**EXCERPTED DATA:**
----

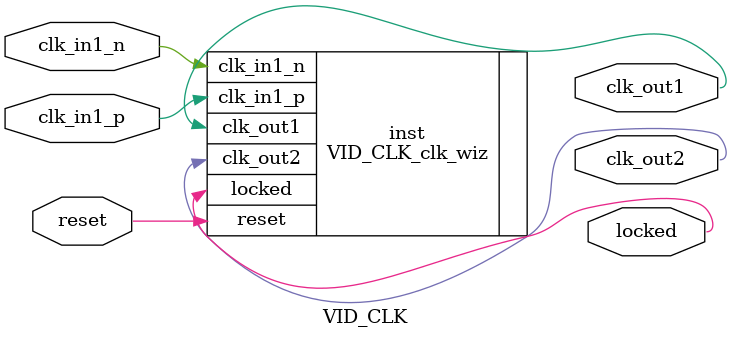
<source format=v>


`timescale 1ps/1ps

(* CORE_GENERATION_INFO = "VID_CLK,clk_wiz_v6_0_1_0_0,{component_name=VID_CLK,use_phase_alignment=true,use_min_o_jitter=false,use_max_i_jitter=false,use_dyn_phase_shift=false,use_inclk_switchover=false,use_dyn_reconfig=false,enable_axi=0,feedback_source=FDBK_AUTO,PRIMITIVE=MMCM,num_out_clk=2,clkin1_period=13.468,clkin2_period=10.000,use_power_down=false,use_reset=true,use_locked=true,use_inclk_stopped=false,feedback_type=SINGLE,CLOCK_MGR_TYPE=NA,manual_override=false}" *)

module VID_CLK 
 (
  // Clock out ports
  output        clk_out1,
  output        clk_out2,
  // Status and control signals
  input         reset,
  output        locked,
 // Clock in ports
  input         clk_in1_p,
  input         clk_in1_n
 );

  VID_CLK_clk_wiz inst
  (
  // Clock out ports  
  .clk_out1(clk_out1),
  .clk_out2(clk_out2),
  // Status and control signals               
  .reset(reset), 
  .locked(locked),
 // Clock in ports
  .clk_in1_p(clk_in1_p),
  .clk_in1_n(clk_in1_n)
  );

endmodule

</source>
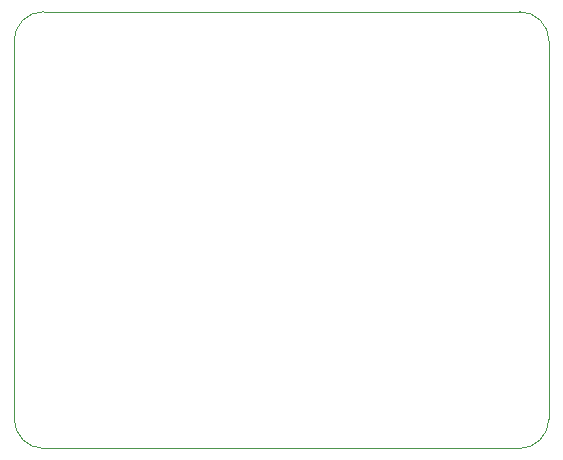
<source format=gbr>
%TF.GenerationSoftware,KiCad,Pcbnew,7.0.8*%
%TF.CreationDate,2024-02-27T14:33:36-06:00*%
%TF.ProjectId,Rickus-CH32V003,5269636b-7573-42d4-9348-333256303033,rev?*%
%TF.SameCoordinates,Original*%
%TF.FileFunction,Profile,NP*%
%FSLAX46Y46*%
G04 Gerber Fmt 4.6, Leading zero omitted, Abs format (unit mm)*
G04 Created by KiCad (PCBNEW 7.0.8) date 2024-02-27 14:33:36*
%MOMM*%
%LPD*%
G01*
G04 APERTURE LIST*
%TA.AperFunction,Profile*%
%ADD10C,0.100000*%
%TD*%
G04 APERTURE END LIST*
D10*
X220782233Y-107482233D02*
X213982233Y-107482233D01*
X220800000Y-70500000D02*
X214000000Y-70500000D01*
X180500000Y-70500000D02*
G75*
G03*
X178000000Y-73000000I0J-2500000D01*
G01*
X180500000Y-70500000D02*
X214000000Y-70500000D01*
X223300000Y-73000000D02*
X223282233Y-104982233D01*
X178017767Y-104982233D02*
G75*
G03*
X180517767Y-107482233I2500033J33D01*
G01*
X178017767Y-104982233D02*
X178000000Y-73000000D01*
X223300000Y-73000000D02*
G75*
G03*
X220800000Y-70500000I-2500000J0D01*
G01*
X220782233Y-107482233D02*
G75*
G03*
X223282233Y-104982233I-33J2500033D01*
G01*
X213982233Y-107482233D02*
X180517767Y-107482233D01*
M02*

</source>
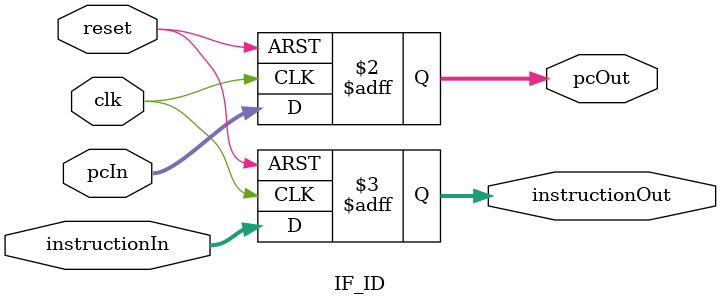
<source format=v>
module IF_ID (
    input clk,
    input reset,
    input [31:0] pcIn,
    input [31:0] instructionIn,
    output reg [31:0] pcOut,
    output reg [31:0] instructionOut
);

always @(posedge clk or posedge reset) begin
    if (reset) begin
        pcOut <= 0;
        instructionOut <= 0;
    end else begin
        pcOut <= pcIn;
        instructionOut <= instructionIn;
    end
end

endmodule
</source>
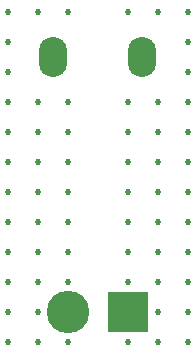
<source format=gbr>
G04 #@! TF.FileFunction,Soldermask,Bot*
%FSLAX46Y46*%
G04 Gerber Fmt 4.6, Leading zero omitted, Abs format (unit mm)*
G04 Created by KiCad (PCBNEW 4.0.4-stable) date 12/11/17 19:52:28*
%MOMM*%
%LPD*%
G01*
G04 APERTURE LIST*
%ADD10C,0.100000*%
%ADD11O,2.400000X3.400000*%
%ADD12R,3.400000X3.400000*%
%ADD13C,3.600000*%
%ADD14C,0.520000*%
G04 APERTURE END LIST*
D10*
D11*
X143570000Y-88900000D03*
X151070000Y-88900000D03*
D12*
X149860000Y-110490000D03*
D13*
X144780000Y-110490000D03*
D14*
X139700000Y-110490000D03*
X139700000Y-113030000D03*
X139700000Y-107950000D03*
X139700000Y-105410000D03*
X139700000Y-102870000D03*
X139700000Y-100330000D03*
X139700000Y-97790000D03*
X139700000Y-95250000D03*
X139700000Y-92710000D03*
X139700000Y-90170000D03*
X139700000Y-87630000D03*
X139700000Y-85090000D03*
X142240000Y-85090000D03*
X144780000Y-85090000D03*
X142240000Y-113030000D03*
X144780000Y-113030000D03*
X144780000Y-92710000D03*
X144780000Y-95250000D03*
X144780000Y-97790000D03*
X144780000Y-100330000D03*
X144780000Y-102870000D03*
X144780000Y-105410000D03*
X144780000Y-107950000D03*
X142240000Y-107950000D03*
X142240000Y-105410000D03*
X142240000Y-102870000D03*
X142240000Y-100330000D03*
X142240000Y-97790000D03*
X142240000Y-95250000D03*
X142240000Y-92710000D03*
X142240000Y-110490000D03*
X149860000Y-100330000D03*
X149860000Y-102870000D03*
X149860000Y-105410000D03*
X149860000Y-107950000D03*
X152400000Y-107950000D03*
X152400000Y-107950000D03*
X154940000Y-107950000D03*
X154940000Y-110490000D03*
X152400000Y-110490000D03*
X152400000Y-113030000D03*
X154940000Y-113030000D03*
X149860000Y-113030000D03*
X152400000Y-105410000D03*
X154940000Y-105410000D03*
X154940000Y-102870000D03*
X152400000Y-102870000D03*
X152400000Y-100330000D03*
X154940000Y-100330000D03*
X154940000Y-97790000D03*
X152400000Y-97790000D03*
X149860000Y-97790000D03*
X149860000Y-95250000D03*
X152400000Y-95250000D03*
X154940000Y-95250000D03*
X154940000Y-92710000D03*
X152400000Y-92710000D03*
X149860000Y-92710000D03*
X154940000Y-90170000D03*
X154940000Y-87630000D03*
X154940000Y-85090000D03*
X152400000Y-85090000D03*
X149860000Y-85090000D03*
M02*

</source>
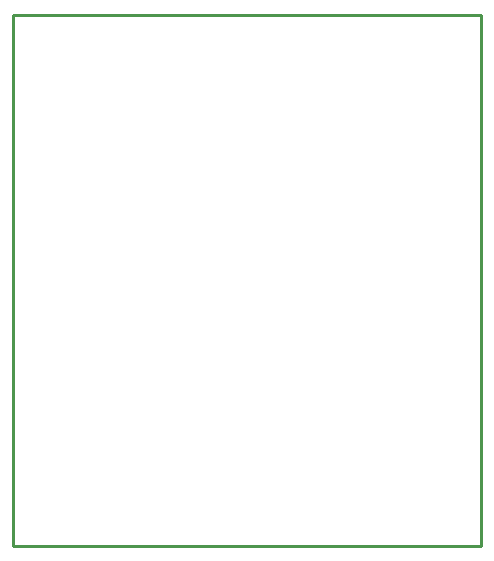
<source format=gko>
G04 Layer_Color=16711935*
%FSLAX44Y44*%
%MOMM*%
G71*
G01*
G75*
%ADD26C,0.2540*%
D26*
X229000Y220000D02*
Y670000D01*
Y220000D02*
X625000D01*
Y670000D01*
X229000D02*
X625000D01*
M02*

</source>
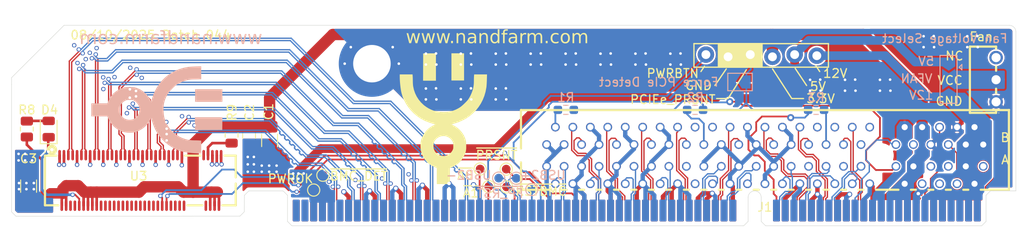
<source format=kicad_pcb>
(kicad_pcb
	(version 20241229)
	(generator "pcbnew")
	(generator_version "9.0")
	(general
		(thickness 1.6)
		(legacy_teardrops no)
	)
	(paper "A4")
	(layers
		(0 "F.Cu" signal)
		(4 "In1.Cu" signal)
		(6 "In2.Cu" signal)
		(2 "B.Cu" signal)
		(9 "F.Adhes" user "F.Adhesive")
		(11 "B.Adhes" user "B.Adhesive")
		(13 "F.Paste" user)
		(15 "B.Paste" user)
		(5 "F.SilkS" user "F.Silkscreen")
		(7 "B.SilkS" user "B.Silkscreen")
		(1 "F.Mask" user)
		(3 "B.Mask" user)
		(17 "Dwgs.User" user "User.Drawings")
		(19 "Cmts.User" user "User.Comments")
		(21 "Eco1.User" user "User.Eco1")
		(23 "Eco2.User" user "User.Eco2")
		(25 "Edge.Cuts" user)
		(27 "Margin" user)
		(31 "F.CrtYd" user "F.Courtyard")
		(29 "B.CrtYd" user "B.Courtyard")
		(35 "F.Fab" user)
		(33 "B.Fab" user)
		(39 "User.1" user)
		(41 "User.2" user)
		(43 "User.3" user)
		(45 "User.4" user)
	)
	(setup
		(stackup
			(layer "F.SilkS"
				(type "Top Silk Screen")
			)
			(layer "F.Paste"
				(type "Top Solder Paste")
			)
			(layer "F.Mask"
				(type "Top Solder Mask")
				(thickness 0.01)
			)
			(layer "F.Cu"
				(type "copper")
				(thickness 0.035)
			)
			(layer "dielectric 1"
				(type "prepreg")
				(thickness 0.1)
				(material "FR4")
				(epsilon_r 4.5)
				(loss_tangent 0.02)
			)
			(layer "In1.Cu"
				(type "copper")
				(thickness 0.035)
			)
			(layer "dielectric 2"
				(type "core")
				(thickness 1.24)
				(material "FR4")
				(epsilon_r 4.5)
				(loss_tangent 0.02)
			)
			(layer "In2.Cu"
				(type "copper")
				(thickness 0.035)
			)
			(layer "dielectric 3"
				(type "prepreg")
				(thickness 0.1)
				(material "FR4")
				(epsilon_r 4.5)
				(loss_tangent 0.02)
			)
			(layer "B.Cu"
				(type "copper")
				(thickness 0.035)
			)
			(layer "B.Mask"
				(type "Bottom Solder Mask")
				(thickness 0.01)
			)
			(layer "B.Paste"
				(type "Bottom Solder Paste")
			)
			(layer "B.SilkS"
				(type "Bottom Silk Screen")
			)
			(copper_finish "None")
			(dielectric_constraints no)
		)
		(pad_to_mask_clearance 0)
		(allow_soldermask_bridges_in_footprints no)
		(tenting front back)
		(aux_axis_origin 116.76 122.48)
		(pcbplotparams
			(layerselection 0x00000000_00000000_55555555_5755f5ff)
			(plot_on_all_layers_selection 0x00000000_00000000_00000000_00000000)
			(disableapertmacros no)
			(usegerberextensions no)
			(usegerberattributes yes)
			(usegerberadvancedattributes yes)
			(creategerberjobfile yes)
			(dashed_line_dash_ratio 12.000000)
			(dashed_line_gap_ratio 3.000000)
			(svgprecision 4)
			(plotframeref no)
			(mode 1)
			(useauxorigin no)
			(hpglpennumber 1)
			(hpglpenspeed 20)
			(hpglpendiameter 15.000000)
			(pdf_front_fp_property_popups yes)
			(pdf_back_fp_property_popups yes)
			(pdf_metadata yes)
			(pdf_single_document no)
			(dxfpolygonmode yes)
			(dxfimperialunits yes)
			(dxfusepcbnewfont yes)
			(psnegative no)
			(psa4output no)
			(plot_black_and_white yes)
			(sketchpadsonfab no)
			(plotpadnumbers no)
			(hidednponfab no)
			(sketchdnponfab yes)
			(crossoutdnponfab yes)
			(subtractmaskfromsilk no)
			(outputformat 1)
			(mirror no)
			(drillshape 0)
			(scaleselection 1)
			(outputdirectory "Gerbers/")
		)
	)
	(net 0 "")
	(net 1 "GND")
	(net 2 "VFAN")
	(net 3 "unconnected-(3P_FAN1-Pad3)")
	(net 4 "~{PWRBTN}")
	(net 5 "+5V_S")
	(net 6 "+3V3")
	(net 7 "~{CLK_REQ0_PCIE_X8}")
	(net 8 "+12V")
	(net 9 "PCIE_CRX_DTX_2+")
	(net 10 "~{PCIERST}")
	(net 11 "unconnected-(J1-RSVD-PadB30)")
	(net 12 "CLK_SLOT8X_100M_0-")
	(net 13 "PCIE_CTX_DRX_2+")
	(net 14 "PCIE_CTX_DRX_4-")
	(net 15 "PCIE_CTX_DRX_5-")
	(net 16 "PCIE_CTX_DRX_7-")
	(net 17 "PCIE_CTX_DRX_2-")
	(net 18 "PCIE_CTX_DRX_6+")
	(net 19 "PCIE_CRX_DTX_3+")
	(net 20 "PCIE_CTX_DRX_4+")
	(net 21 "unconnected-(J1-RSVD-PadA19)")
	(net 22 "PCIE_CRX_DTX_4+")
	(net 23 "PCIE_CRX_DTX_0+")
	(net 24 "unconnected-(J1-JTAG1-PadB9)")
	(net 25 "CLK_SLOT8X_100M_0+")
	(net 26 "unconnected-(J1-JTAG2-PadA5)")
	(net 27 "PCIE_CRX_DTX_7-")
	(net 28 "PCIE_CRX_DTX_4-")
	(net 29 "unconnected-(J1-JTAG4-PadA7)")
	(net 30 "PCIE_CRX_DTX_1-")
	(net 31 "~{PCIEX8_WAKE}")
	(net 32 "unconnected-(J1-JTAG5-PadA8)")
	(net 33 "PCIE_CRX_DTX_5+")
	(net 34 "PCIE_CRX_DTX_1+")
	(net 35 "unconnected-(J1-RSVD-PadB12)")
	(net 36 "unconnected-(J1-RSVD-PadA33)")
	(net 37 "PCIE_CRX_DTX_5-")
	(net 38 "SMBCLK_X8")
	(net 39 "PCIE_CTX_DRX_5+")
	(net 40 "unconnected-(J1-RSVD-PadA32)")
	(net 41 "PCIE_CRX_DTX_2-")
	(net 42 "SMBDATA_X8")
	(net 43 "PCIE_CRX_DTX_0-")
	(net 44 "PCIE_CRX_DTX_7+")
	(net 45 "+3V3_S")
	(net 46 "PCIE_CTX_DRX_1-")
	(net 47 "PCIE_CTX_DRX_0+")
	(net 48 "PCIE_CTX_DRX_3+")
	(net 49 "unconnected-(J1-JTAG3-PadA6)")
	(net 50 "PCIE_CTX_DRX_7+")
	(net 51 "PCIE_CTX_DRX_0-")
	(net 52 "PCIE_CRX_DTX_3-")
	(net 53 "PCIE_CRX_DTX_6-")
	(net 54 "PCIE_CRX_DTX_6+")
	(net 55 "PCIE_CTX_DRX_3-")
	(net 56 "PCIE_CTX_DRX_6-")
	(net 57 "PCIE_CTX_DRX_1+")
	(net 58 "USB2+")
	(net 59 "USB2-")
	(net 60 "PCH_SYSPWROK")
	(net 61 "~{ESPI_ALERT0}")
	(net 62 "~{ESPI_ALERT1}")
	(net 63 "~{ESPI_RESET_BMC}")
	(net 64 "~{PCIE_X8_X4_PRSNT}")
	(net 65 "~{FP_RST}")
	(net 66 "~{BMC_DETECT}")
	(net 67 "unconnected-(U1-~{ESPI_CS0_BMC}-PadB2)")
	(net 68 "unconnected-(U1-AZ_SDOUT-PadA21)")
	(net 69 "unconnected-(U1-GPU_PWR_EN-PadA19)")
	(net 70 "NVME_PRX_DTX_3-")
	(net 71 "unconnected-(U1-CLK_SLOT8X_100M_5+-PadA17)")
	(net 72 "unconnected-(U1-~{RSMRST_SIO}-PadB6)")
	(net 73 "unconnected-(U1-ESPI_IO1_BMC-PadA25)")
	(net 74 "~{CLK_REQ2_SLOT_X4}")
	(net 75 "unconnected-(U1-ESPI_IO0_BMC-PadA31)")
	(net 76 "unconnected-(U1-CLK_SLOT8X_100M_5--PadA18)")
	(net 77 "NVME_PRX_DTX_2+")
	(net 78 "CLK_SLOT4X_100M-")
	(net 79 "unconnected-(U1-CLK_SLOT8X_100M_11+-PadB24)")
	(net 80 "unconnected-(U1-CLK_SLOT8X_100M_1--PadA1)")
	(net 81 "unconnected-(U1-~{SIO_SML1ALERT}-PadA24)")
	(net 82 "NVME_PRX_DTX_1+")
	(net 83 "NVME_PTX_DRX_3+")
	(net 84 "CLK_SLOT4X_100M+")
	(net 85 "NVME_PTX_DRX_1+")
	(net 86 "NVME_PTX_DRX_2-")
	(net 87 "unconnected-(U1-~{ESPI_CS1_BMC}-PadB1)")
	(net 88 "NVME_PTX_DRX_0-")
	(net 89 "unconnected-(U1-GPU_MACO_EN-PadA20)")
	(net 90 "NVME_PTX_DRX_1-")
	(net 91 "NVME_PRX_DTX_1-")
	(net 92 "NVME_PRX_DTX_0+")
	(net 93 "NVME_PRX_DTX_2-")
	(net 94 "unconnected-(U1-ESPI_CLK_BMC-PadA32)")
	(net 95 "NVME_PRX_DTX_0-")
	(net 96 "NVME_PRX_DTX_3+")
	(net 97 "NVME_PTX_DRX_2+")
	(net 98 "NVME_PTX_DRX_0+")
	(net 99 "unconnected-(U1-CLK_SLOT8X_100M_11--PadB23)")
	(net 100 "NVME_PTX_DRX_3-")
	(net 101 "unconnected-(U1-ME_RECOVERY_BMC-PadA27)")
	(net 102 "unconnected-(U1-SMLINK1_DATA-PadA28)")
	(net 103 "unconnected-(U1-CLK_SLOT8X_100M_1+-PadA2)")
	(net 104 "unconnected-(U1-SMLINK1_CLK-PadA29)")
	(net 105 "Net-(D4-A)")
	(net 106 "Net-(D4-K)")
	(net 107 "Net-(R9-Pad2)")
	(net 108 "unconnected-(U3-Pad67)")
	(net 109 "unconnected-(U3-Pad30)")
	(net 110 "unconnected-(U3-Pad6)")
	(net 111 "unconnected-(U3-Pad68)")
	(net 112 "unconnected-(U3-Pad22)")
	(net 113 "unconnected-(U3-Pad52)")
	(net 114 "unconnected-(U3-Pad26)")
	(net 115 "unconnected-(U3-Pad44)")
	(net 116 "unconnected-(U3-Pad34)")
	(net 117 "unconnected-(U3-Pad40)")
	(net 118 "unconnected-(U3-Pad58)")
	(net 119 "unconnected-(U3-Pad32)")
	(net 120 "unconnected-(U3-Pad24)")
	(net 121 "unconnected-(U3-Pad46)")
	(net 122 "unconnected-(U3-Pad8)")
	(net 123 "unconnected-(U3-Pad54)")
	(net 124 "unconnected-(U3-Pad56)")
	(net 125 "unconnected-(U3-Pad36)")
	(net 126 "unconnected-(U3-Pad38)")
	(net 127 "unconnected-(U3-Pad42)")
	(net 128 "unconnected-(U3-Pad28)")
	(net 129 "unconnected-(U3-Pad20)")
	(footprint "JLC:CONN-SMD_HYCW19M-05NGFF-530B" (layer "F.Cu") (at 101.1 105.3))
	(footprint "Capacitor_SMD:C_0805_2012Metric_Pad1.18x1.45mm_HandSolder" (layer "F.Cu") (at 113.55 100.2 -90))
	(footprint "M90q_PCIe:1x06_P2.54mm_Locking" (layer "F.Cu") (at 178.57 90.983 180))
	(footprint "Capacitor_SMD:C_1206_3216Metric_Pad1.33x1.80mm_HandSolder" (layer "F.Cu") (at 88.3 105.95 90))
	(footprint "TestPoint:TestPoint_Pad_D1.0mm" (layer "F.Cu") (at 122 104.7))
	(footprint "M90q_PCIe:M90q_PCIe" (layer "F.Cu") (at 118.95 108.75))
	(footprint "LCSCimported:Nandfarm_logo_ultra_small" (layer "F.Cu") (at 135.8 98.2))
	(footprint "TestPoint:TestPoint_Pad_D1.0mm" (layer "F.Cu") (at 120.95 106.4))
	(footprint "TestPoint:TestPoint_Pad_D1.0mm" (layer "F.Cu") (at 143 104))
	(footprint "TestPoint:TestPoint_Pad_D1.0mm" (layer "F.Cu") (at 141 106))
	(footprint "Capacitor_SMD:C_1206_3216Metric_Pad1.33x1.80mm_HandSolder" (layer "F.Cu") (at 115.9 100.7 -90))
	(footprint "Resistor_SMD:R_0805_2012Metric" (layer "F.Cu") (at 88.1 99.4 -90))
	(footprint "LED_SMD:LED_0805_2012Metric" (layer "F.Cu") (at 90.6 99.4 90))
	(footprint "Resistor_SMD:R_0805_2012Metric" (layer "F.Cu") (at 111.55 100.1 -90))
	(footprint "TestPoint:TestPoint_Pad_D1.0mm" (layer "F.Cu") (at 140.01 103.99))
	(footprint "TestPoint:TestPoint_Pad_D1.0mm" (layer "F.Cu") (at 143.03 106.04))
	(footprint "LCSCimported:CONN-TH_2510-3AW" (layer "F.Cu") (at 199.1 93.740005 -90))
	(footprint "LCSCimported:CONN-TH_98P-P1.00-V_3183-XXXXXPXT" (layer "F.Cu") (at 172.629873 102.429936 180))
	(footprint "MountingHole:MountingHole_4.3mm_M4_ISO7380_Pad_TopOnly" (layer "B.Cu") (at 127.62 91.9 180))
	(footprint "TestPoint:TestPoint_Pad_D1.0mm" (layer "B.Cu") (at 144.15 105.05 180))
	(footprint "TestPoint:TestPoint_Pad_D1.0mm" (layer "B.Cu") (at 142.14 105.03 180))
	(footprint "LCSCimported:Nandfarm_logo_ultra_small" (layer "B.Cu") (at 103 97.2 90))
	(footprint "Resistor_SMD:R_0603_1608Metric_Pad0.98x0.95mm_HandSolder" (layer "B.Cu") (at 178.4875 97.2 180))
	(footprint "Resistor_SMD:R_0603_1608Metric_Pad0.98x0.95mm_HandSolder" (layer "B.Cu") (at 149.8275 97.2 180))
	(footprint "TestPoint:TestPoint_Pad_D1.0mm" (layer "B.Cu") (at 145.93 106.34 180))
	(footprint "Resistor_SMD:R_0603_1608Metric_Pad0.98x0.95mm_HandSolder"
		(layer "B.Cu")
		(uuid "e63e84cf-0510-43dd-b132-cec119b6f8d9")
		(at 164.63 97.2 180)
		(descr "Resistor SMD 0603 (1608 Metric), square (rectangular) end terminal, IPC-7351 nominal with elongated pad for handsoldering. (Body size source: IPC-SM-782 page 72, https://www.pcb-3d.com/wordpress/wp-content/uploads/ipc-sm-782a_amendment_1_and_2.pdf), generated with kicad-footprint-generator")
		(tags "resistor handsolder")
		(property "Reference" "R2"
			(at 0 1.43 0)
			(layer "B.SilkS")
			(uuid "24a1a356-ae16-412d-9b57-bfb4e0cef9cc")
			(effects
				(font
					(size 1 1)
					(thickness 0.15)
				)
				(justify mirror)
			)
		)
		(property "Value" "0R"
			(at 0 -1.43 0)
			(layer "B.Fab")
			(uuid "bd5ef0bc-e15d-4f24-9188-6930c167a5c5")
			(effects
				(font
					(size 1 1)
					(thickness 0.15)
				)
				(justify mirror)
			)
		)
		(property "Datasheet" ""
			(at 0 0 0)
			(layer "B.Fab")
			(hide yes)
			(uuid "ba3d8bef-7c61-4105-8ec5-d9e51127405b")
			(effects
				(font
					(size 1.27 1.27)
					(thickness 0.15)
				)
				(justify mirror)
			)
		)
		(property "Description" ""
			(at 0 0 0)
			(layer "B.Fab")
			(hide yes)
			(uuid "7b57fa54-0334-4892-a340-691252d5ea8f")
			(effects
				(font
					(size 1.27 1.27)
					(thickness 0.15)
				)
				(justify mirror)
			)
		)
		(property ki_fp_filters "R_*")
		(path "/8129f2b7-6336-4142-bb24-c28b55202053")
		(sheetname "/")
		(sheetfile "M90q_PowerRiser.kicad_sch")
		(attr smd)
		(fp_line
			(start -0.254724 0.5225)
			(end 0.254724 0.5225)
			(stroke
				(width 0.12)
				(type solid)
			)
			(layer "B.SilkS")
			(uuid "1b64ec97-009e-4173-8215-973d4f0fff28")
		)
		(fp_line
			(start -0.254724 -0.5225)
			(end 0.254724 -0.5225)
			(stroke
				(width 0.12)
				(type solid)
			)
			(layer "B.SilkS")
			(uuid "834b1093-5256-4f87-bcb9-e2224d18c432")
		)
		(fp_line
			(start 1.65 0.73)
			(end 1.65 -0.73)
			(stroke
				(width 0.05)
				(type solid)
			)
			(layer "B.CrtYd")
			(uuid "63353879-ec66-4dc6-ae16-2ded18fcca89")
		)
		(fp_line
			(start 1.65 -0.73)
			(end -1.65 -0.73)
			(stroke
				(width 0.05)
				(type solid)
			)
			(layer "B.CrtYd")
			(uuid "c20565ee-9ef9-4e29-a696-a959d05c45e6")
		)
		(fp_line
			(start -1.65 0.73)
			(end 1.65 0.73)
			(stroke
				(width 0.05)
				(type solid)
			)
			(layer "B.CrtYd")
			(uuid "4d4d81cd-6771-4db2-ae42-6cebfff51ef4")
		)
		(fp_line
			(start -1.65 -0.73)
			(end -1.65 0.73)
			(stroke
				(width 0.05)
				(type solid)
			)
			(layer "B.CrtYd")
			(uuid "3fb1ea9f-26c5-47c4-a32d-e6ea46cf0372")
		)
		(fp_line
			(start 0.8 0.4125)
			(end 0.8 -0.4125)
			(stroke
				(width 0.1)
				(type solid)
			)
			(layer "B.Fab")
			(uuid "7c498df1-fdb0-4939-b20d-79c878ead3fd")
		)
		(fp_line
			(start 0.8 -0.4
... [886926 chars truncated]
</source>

----

**EXERCISE DETAILS:** Check every line of the entries for "Created" and report how many lines contain it, without any other words.

**TASK OUTPUT:** 2